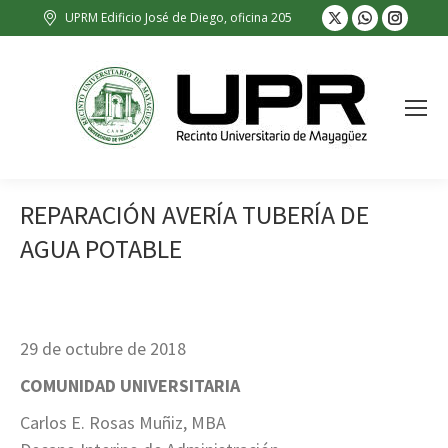
X
Whatsapp
Insta
UPRM Edificio José de Diego, oficina 205
page
page
page
opens
opens
opens
in
in
in
new
new
new
window
window
wind
REPARACIÓN AVERÍA TUBERÍA DE
AGUA POTABLE
29 de octubre de 2018
COMUNIDAD UNIVERSITARIA
Carlos E. Rosas Muñiz, MBA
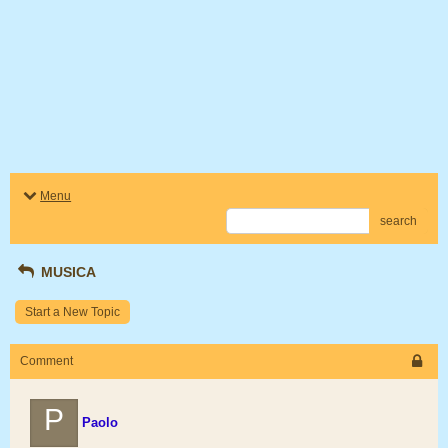
Menu
search
MUSICA
Start a New Topic
Comment
P
Paolo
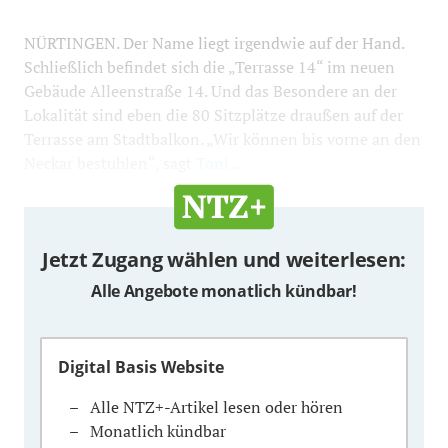
NÜRTINGEN. Der Name liegt irgendwie auf der Hand.
Schließlich befindet sich die „Terrasse 14“ im neuen
Gebäude Alleenstraße 14. Und das Besondere an der
Lokalität sind eben die 80 Sitzplätze draußen auf der
Terrasse am Stadtbalkon. „Wir können bis vorne an den
Neckar bestuhlen“, sagt
Toni ...
Jetzt Zugang wählen und weiterlesen:
Alle Angebote monatlich kündbar!
Digital Basis Website
Alle NTZ+-Artikel lesen oder hören
Monatlich kündbar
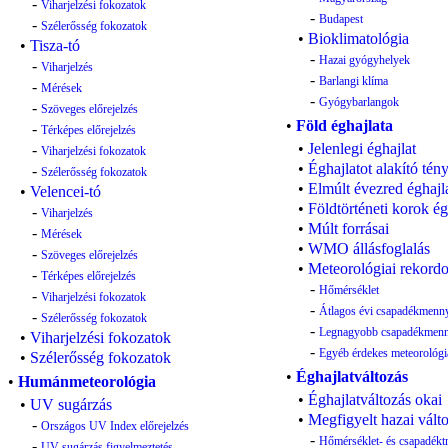
-
Viharjelzési fokozatok
-
Budapest
-
Szélerősség fokozatok
•
Bioklimatológia
•
Tisza-tó
-
Hazai gyógyhelyek
-
Viharjelzés
-
Barlangi klíma
-
Mérések
-
Gyógybarlangok
-
Szöveges előrejelzés
•
Föld éghajlata
-
Térképes előrejelzés
•
Jelenlegi éghajlat
-
Viharjelzési fokozatok
•
Éghajlatot alakító tén
-
Szélerősség fokozatok
•
Elmúlt évezred éghajl
•
Velencei-tó
•
Földtörténeti korok ég
-
Viharjelzés
•
Múlt forrásai
-
Mérések
•
WMO állásfoglalás
-
Szöveges előrejelzés
•
Meteorológiai rekord
-
Térképes előrejelzés
-
Hőmérséklet
-
Viharjelzési fokozatok
-
Átlagos évi csapadékmenn
-
Szélerősség fokozatok
-
Legnagyobb csapadékmenn
•
Viharjelzési fokozatok
-
Egyéb érdekes meteorológi
•
Szélerősség fokozatok
•
Éghajlatváltozás
•
Humánmeteorológia
•
Éghajlatváltozás okai
•
UV sugárzás
•
Megfigyelt hazai vált
-
Országos UV Index előrejelzés
-
Hőmérséklet- és csapadékt
-
UV sugárzás figyelmeztetés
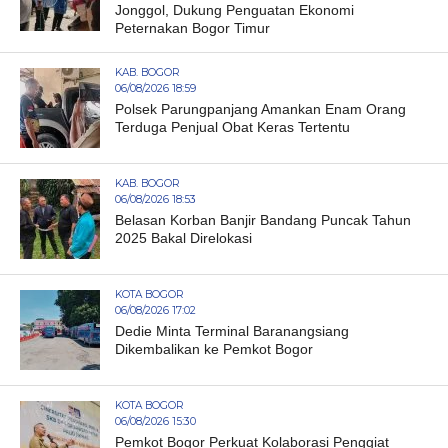
Jonggol, Dukung Penguatan Ekonomi
Peternakan Bogor Timur
KAB. BOGOR
06/08/2026 18:59
Polsek Parungpanjang Amankan Enam Orang
Terduga Penjual Obat Keras Tertentu
KAB. BOGOR
06/08/2026 18:53
Belasan Korban Banjir Bandang Puncak Tahun
2025 Bakal Direlokasi
KOTA BOGOR
06/08/2026 17:02
Dedie Minta Terminal Baranangsiang
Dikembalikan ke Pemkot Bogor
KOTA BOGOR
06/08/2026 15:30
Pemkot Bogor Perkuat Kolaborasi Penggiat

+---+

Pictures are to be left out; all else in the entries above is to be quoted exactly.

_Answer to the problem_
X
Whatsapp
Insta
UPRM Edificio José de Diego, oficina 205
page
page
page
opens
opens
opens
in
in
in
new
new
new
window
window
wind
REPARACIÓN AVERÍA TUBERÍA DE
AGUA POTABLE
29 de octubre de 2018
COMUNIDAD UNIVERSITARIA
Carlos E. Rosas Muñiz, MBA
Menu
search
MUSICA
Start a New Topic
Comment
P
Paolo
NÜRTINGEN. Der Name liegt irgendwie auf der Hand.
Schließlich befindet sich die „Terrasse 14“ im neuen
Gebäude Alleenstraße 14. Und das Besondere an der
Lokalität sind eben die 80 Sitzplätze draußen auf der
Terrasse am Stadtbalkon. „Wir können bis vorne an den
Neckar bestuhlen“, sagt
Toni ...
Jetzt Zugang wählen und weiterlesen:
Alle Angebote monatlich kündbar!
Digital Basis Website
Alle NTZ+-Artikel lesen oder hören
Monatlich kündbar
-
Viharjelzési fokozatok
-
Budapest
-
Szélerősség fokozatok
•
Bioklimatológia
•
Tisza-tó
-
Hazai gyógyhelyek
-
Viharjelzés
-
Barlangi klíma
-
Mérések
-
Gyógybarlangok
-
Szöveges előrejelzés
•
Föld éghajlata
-
Térképes előrejelzés
•
Jelenlegi éghajlat
-
Viharjelzési fokozatok
•
Éghajlatot alakító tén
-
Szélerősség fokozatok
•
Elmúlt évezred éghajl
•
Velencei-tó
•
Földtörténeti korok ég
-
Viharjelzés
•
Múlt forrásai
-
Mérések
•
WMO állásfoglalás
-
Szöveges előrejelzés
•
Meteorológiai rekord
-
Térképes előrejelzés
-
Hőmérséklet
-
Viharjelzési fokozatok
-
Átlagos évi csapadékmenn
-
Szélerősség fokozatok
-
Legnagyobb csapadékmenn
•
Viharjelzési fokozatok
-
Egyéb érdekes meteorológi
•
Szélerősség fokozatok
•
Éghajlatváltozás
•
Humánmeteorológia
•
Éghajlatváltozás okai
•
UV sugárzás
•
Megfigyelt hazai vált
-
Országos UV Index előrejelzés
-
Hőmérséklet- és csapadékt
-
UV sugárzás figyelmeztetés
Jonggol, Dukung Penguatan Ekonomi
Peternakan Bogor Timur
KAB. BOGOR
06/08/2026 18:59
Polsek Parungpanjang Amankan Enam Orang
Terduga Penjual Obat Keras Tertentu
KAB. BOGOR
06/08/2026 18:53
Belasan Korban Banjir Bandang Puncak Tahun
2025 Bakal Direlokasi
KOTA BOGOR
06/08/2026 17:02
Dedie Minta Terminal Baranangsiang
Dikembalikan ke Pemkot Bogor
KOTA BOGOR
06/08/2026 15:30
Pemkot Bogor Perkuat Kolaborasi Penggiat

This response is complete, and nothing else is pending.